From 01/01/2015 to 31/12/2017

Under the FACCE-JPI ERA-NET Plus action “Climate Smart Agriculture: Adaptation of agricultural systems in Europe” co-funded by the European Commission.

Extreme and variable climate conditions are expected to become more frequent worldwide with projected climate change. European agriculture is facing the crucial challenge of adapting crop productivity to climate change and will need the development of crops with increased resilience to abiotic stress factors triggered by climate change. Crop yield stability is dependent on the response of key developmental and growth processes to stress conditions. Delayed or accelerated flowering time, alteration of root architecture and growth, and disruption of pod-shattering are common responses displayed by crops exposed to high temperature or drought conditions associated to climate change.

SYBRACLIM will evaluate the impact of these environmental factors on developmental and physiological processes directly influencing the yield of oilseed rape, Europe’s premium oilseed crop. We will also shed light on the genetic and molecular bases of the tolerance of different rapeseed varieties to increasing temperature and drought stress. The SYBRACLIM consortium is multidisciplinary and includes both commercial breeding companies and leading research groups with high complementarities that cover the fields of genetics, genomics, physiology, breeding and agronomy in Brassica crops along with modeling of crop performance under climate change. Rapeseed is one of the world’s most important sources of high-quality vegetable oils for human nutrition and biofuels, and particularly in Europe is also a major contributor to vegetable protein diets for ruminant livestock.

SYBRACLIM will implement a multidisciplinary and innovative approach to characterize the phenotypic changes related to flowering time, root development and pod shattering in response to increased temperature and drought, and to analyse the productivity (yield, oil and protein content) in rapeseed varieties. We will also use genomics-assisted selection of stress-tolerance traits in controlled environments and field trials. The relationship between performance and variability of the studied developmental processes will allow us to identify new genetic traits associated with adaptation and use them to design stress tolerant rapeseed crops by complementary plant breeding and biotechnology strategies.

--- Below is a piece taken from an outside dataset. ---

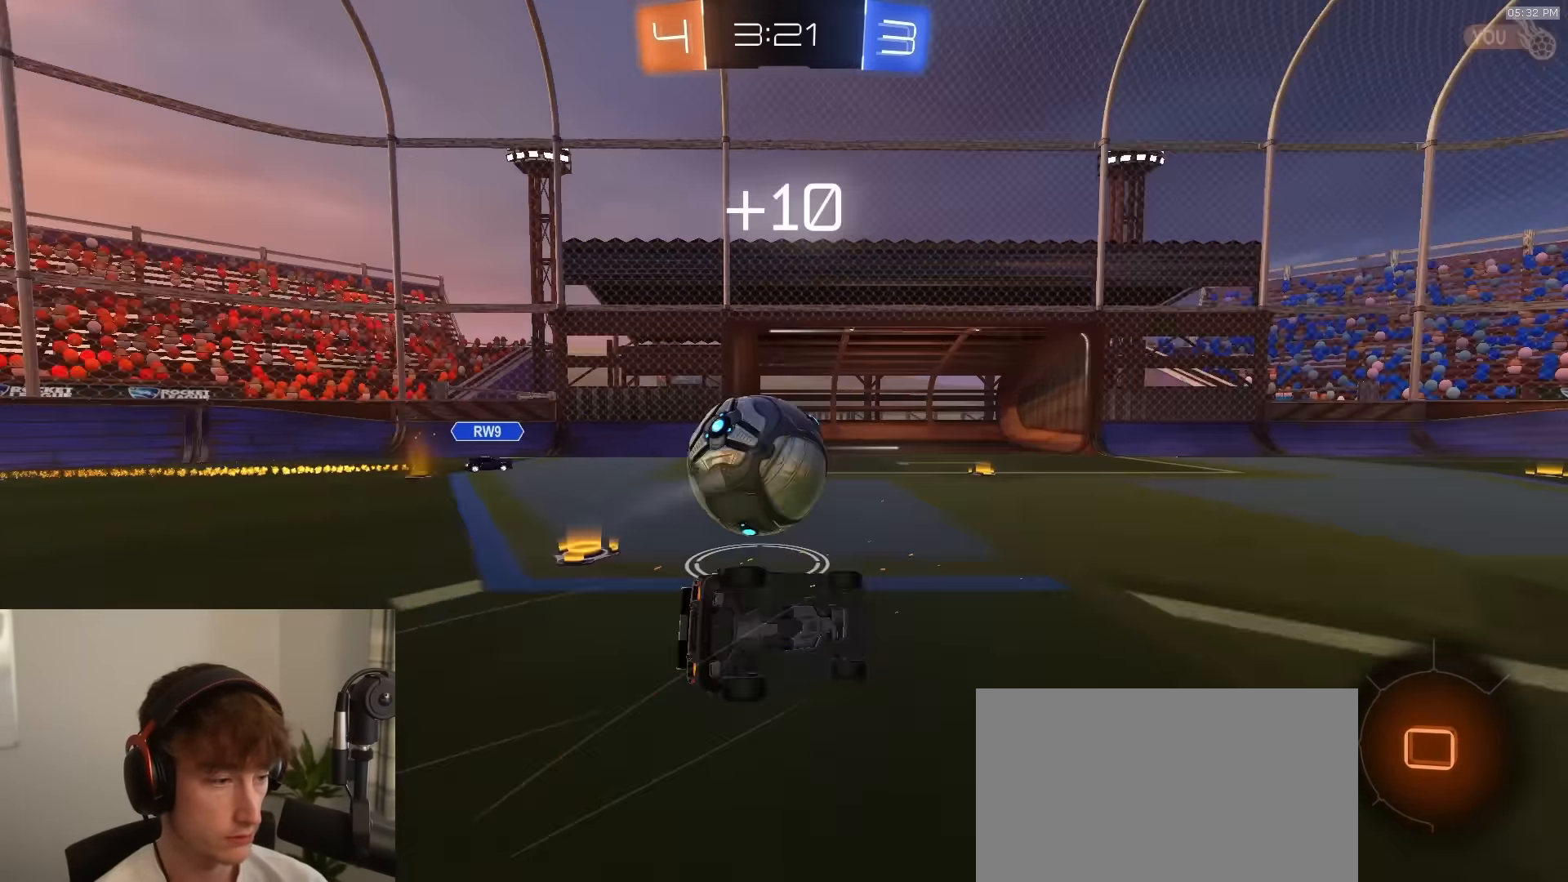
{"buttons": ["SQUARE", "R1", "R2"], "left_stick": "down-left", "right_stick": "center", "events": []}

Finally, we will integrate all these environmental, phenotypic and productivity data in models that will assess the performance of rapeseed varieties across different climate conditions. These models will be applied to simulate expected performance of rapeseed traits under projected climate change scenarios. Because breeders need decades to develop new varieties, this approach will enable anticipatory breeding for early development of germplasm carrying the necessary genetic variation to cope with climatic changes.

SYBRACLIM will provide tools to allow the farmers to design better strategies for adapting cropping systems to climate change, contributing to secure yield of Brassica crops in Europe.